Desde que decidió arrancar en el lejano 2022 su sucesión presidencial, el presidente no se ha cansado de violar el principio básico de cualquier elección democrática, que es la equidad
ANA FRANCISCA VEGA / EL PAÍS
Hace un par de días el presidente López Obrador usó el micrófono de la mañanera para hablar sobre un posible golpe de Estado en México, en esta ocasión, orquestado desde el Poder Judicial. No es la primera vez que lo hace. La consultora SPIN de Luis Estrada, que ha hecho un meticuloso seguimiento de todas las conferencias de prensa del presidente, desde el arranque de su sexenio, ha documentado 167 ocasiones en las que López Obrador se ha referido a la posibilidad de que en el país ocurra un golpe de Estado en su contra. El enemigo es siempre el mismo, aunque vestido del estilo y color que convenga ese día: medios de comunicación corruptos, oligarcas conservadores, empresarios que buscan recuperar sus privilegios, organizaciones hipócritas y manipuladoras.
En esta ocasión, la amenaza viene de jueces y magistrados, acusa el presidente en una mañanera. La oposición, dice, a través del Tribunal Electoral del Poder Judicial de la Federación, órgano encargado de calificar las elecciones del próximo 2 de junio, está buscando promover un “golpe de Estado técnico”, un “golpe de Estado desde los tribunales”. Se queja el presidente de la ley, que él mismo impulsó, porque le ordena no hablar sobre las elecciones: “Con la amenaza de que van a levantar un listado de todas las supuestas infracciones que yo cometa, para darle valor o utilizarlas las infracciones en el momento de la calificación de la elección”.
La nueva acusación de López Obrador prenderá entre sus seguidores ―siempre dispuestos a defender al presidente-víctima― y será repetida ad nauseam durante la campaña electoral. Su candidata rápidamente ya comenzó a hacerlo.
Sin embargo, a estas alturas del sexenio ―y francamente de su carrera pública― se vuelve cansada la historia del político-víctima y del político-a-mí-no-me-vengan-con que-la-ley-es-la-ley. Desde que él decidió arrancar en el lejano 2022 de forma adelantadísima su sucesión presidencial jugando con nombres de los posibles aspirantes en su conferencia ―a los que después llamó “corcholatas”― el presidente no se ha cansado de violar el principio básico de cualquier elección en una democracia funcional, que es la equidad. Qué bien que el Tribunal se lo recuerde las veces que sea necesaria, aunque se enoje; qué bien escuchar de su presidenta que los magistrados serán imparciales y calificarán la elección tomando en cuenta el contexto y sus resultados. México necesita instituciones electorales fuertes y autónomas.

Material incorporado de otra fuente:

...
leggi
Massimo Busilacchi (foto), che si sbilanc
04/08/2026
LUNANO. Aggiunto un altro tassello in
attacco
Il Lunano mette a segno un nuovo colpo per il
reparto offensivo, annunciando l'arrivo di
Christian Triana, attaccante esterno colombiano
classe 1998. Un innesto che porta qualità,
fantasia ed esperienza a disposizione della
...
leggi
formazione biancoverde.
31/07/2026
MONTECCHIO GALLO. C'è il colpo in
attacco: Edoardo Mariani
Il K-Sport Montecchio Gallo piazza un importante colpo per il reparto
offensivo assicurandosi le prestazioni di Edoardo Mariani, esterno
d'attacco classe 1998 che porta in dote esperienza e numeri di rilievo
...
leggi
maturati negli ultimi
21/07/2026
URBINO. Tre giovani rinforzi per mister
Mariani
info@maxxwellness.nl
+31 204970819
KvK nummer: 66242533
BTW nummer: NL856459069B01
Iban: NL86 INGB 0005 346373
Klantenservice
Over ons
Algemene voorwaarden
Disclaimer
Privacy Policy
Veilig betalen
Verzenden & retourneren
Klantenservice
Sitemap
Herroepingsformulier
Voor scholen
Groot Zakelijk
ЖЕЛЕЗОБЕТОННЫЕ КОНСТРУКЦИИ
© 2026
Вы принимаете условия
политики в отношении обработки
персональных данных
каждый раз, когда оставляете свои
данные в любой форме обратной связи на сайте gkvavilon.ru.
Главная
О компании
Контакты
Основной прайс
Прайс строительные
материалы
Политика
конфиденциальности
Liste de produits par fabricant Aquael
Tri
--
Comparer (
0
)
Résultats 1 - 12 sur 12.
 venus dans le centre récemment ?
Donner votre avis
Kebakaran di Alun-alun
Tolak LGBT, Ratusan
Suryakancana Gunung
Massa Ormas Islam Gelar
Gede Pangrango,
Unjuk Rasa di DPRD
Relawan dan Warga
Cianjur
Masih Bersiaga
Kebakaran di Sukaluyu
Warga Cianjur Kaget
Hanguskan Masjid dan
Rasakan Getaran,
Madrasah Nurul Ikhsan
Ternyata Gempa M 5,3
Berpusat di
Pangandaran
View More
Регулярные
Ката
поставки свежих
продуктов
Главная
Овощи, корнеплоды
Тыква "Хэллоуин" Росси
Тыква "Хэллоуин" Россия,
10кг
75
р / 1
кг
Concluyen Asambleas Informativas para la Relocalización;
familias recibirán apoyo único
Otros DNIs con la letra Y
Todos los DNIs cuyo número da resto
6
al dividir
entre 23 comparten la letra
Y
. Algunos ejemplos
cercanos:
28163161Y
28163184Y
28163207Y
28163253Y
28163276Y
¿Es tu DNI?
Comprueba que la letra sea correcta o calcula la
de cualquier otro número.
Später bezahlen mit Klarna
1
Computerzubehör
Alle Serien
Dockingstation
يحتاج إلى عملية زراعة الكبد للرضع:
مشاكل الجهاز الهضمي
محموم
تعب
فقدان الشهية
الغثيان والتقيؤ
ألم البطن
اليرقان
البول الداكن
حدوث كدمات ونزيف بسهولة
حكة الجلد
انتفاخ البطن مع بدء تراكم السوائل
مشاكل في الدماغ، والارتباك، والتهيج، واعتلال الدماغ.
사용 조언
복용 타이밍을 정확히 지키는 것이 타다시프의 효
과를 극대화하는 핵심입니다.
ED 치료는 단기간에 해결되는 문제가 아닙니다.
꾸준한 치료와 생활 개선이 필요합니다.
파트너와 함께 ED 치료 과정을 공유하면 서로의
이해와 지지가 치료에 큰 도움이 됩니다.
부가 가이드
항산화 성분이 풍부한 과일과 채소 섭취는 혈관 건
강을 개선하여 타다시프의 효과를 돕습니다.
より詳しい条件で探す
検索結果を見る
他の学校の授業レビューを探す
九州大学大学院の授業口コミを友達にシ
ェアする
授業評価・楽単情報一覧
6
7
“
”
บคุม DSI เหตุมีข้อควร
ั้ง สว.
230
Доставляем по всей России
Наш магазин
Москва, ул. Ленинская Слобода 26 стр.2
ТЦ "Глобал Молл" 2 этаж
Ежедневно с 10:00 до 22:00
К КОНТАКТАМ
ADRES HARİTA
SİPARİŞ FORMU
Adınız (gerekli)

Esta semana el analista José Antonio Crespo proponía en su columna en El Universal un análisis de cuatro escenarios posibles basados en dos variables básicas: quién gana la elección y por cuánto; Claudia Sheinbaum por amplio margen, Claudia Sheinbaum por margen estrecho (3% o menos), Xóchitl Gálvez por amplio margen o Xóchitl Gálvez por 3% o menos. El esquema es útil para pensar en los posibles escenarios postelectorales y su eventual nivel de conflictividad, pero también para revelar por qué el presidente quiere sembrar la idea de un fraude electoral, golpe de Estado técnico o como se le ocurra llamarlo en los próximos dos meses.
Debe quedar claro que la idea de un golpe de Estado técnico le sirve al presidente solo en el escenario de una elección que se cierra entre su candidata y la opositora Xóchitl Gálvez. Si hoy López Obrador usa esa carta es porque hay algo en su plan que parece no ajustarse a lo planificado. Por ello pone en tela de juicio la autonomía y buen trabajo del sistema electoral mexicano, como lo ha hecho ya en el pasado. Haciéndolo no solo abre un camino para no reconocer un eventual triunfo de la candidata de oposición, sino que abre una vía para seguir interviniendo y manipulando el proceso electoral y las decisiones de los integrantes de las instituciones que componen el sistema.
Si, por otro lado, el presidente López Obrador piensa que su candidata está haciendo una campaña espectacular y que, con su ayuda y la de los gobernadores morenistas, va a arrasar en las elecciones, ¿por qué hablar sobre un golpe en su contra? ¿Para debilitar aún más a las ya de por sí golpeadas instituciones electorales? ¿Para tratar de eliminar el margen de acción de la oposición que, sin duda, impugnará el proceso? Cualquiera que sea su razón, es injustificada y la peor de las señales del que se exhibe como todo, menos demócrata.